I have wanted to do Peace Corps (PC) since I was a child. I first learned of PC through my father and his colleagues. They all work in international agricultural research and many of them are Return Peace Corps Volunteers (RPCVs). As I got older, my interest in environment, conservation and agriculture became more pronounced and I am sure it was my father who first put the idea in my head to join.
Yet from the moment I was eligible, it took another decade for it to become reality. I had all kinds of apprehensions and doubts: “What did I have to offer? Who am I to teach anything? I do not have any life or work experience!” Sometime in my late teens / early twenties, I started an application (a couple times, I think) and never completed it. It was not user friendly, confusing and long (not the case as of Summer 2014!)but regardless, I was not satisfied with whatever it was I wrote. The only way I can ease my dismay at not having done this earlier in life is simply that, I was not ready.
There are only two requirements to be eligible to apply to PC:
- minimum 18 years old and
- must be an American citizen.
I admire greatly the Americans who have done and are doing PC fresh out of college – they are full of confidence, enthusiasm and are willing to rough it. All features of the much talked about ‘millennial’ (even though 21/22 year olds have been doing PC since the sixties). Although technically, I am one too, I do still remember life without internet, Nintendo 64 and Dr Quinn Medicine Woman.
I have met people who think fresh college graduate volunteers make bad volunteers because they have no life experience, “know nothing” and like to party. This is an unfair generalization to make – thankfully it is only an opinion.
I cannot stress the importance of knowing whether you are ready and able to serve. What it boils down to, is knowing yourself. One of my best friends also wants a career in international development. When I suggested PC to her she replied, “Oh, no. I like my comfort too much.” She was honest with herself about what she was not willing to give up.
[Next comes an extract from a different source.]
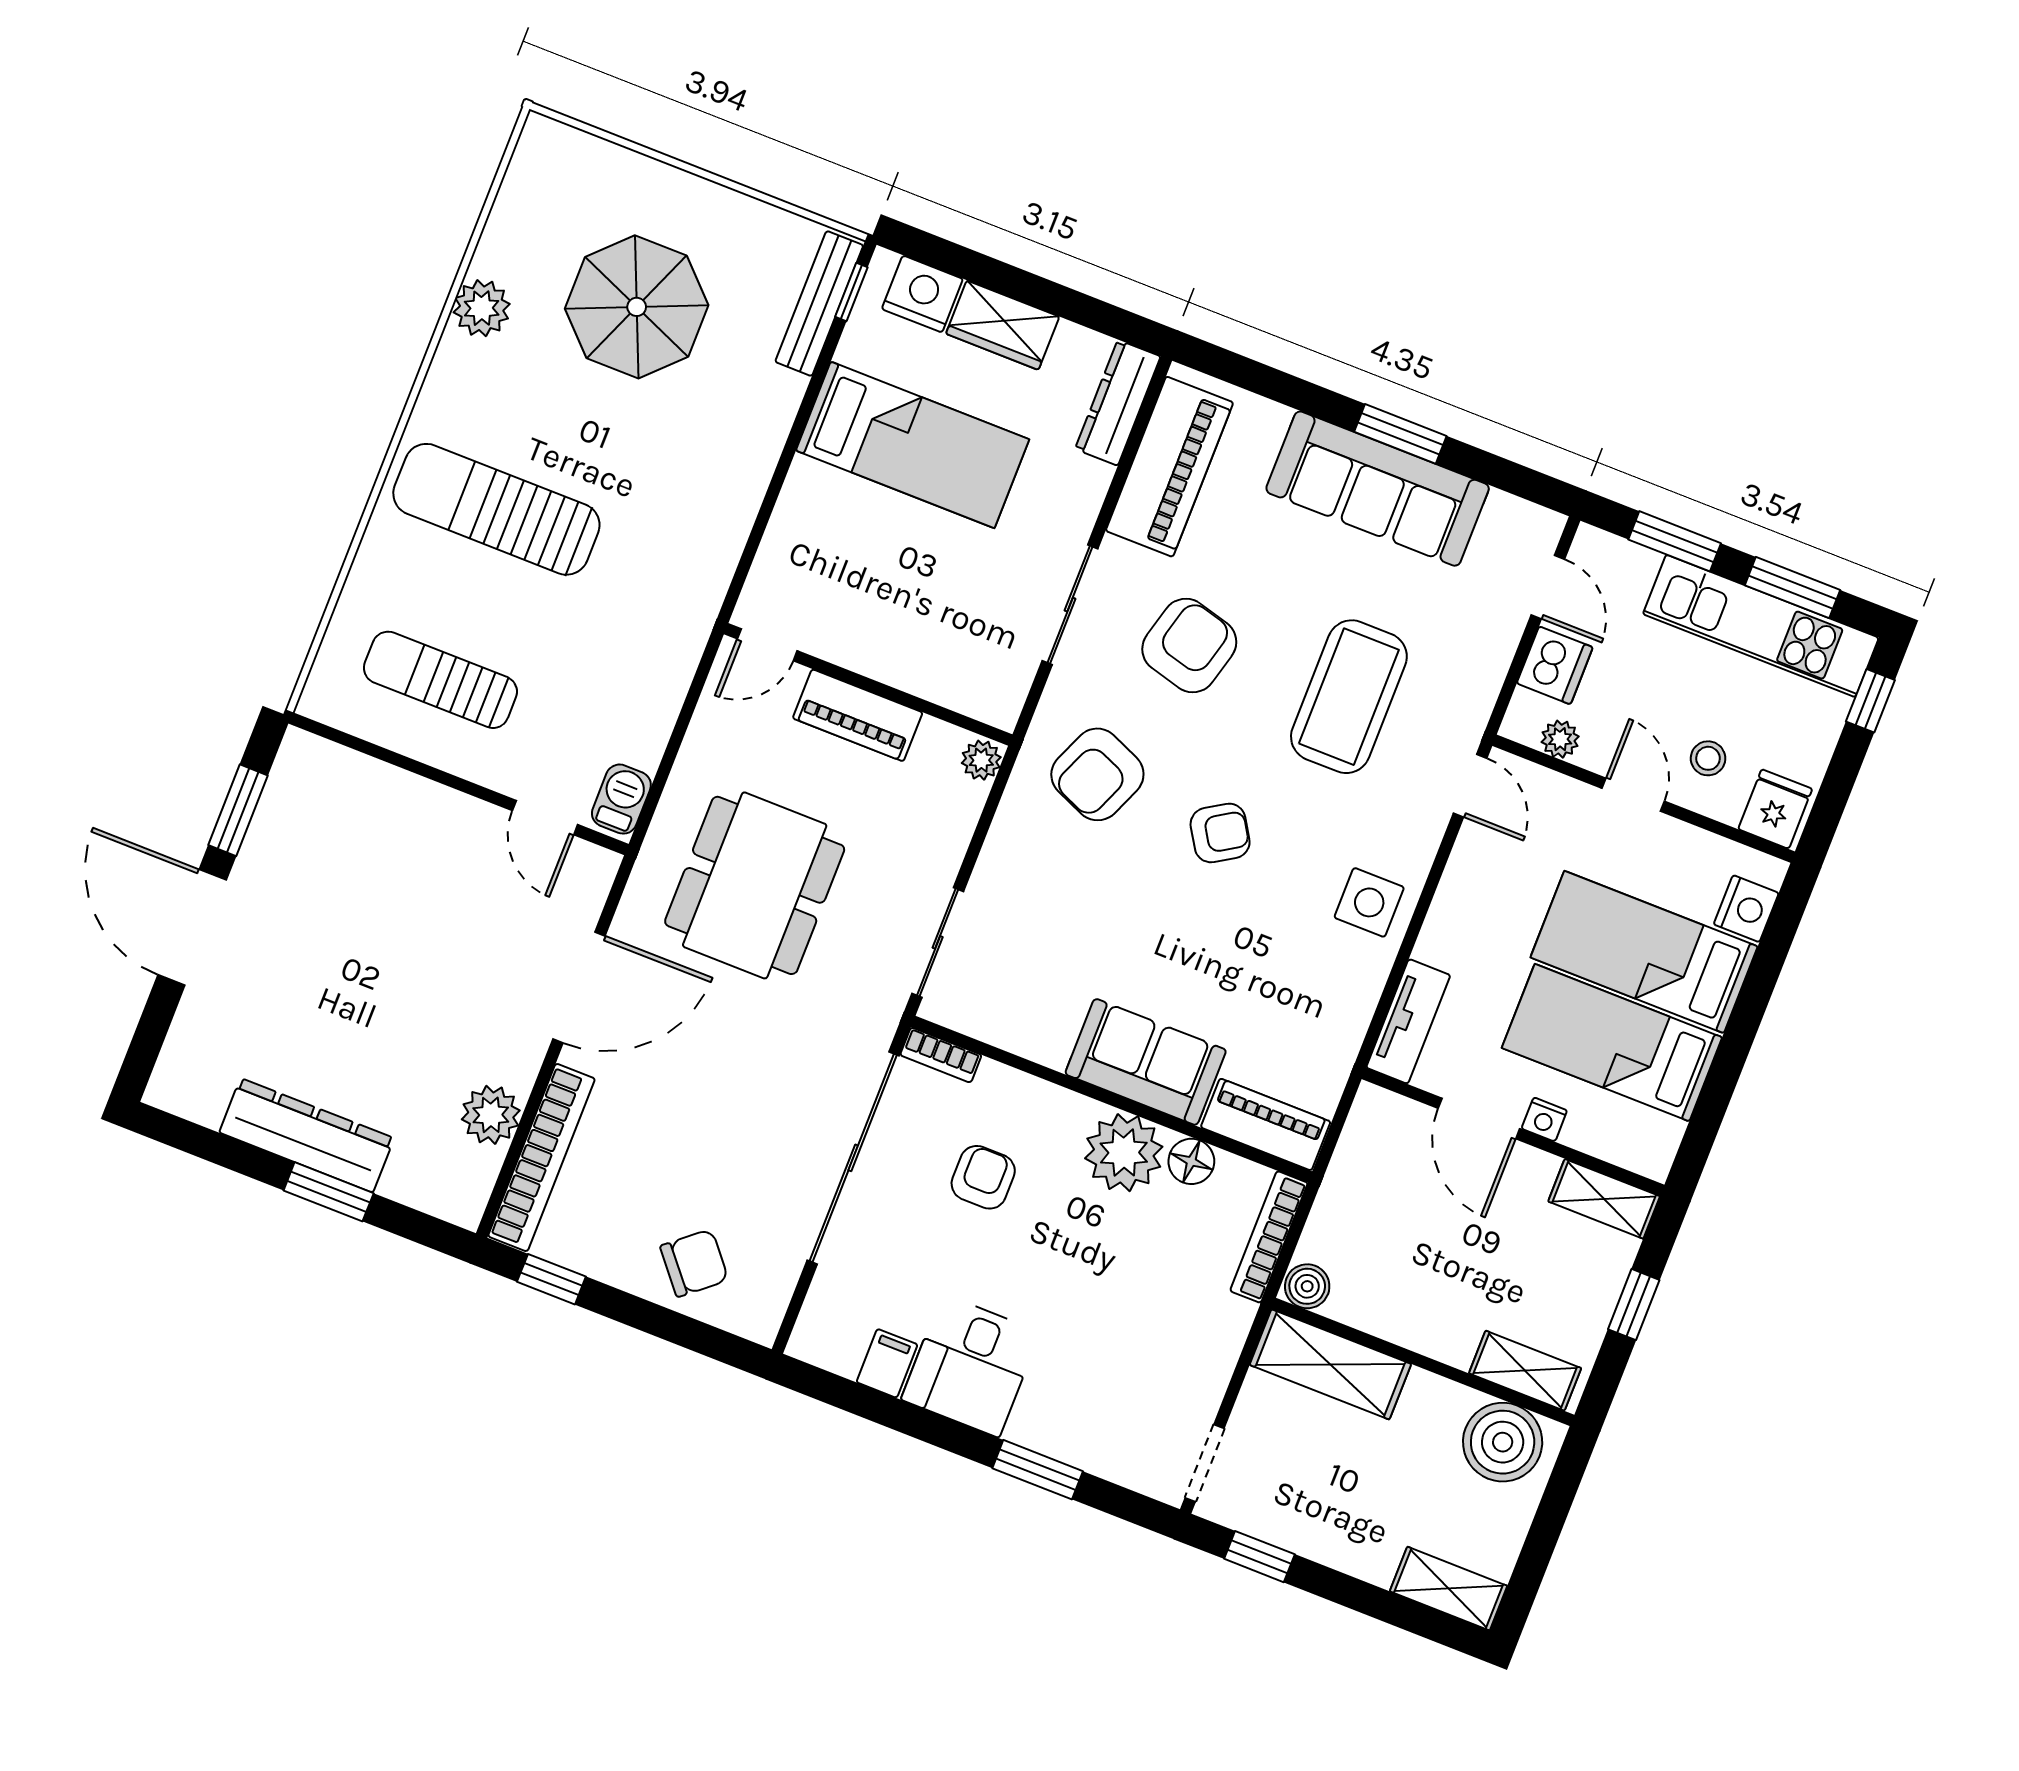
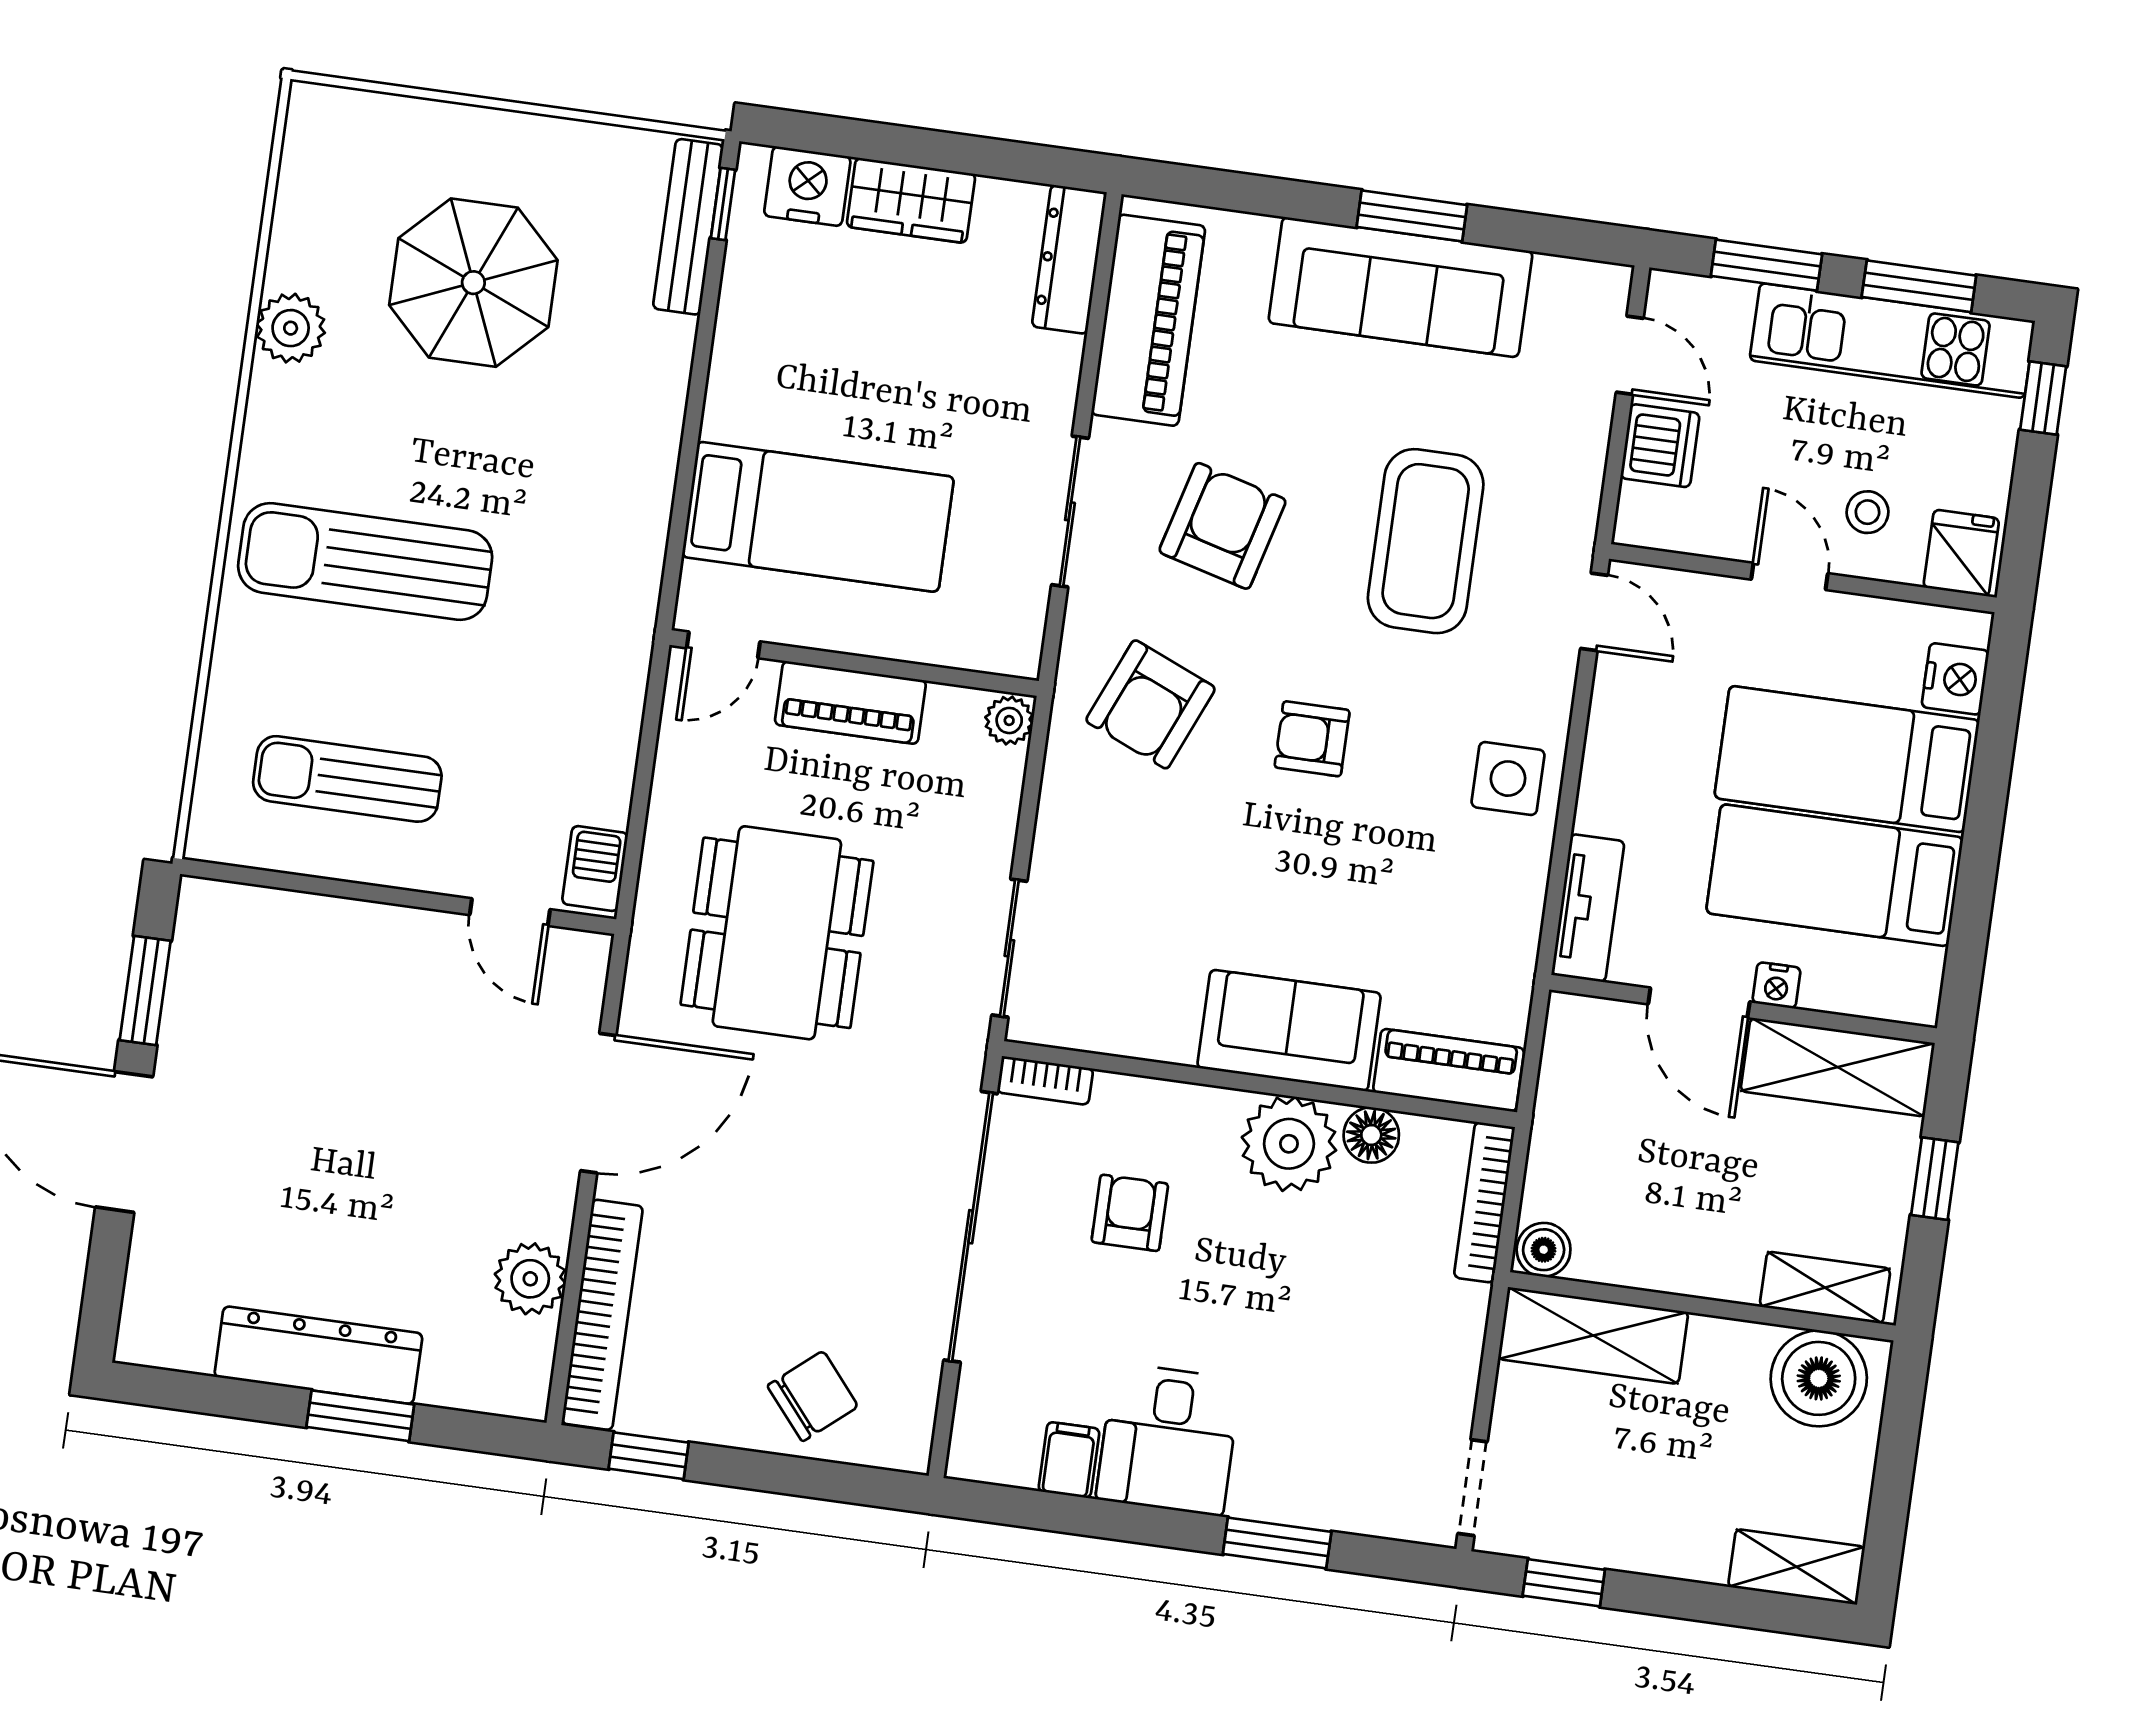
bed: (913, 445) -> (818, 517), moved
plant: (1560, 739) -> (1687, 531), removed
armchair: (1220, 833) -> (1312, 739), turned -148
shelving: (1604, 1199) -> (1838, 1067), width x1.50, depth x1.33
PC is hard: you are away from all that is familiar, thrown into a group of strangers, arrive in a country that speaks a language you do not, food is different and most likely does things to your digestive system you did not think were possible, you have to learn a language with sounds that are awkward to form, cultural norms are a 180 degree flip from what you are used to…I could go on but you get my point.
Finally, in 2014, I knew it was my time to do PC. It was a now or never. I was single, have no dependents and was not getting jobs in the sector I wanted. While living in Washington, DC, I quickly learned that to get into agricultural development and have any mobility within, one had to at least have a Master’s degree. Law degrees do not count.
I promised myself I would apply before 2014 was up. I submitted my application at about 5pm on December 31, 2014. On the line, but hey, promise kept. By February I knew I was being considered for interview for a spot in Ghana, departuring in October 2015. By April, I had my interview scheduled and the next day I received my invitation. I was ecstatic! I cried! It was a dream come true! And relieved I did not have to wait any longer wondering ‘if’ (I could have been waiting until June to know). My interviewer had the perfect game face – she gave nothing away. I could not tell if she thought I would make a good volunteer. October rolled around fast but such are DC summers – over in the blink of an eye. It was a clean and neat process for me. I know not all are so lucky, so hang in there, persevere.
We all gathered in Crystal City, Virginia for orientation to depart from Dulles International Airport. It was easy to pick out who else was a Peace Corps Trainee: loaded with rucksacks, grins and not dressed for Autumn, which had decided to arrive in the DMV area that weekend. As I am sure most are, my group is diverse in ethnicity, work and life experience, education ( no, not all of us have agricultural degrees) and personality. We are Peace Corps Ghana, Agriculture 2015 – 2017, also known as the PCpieces.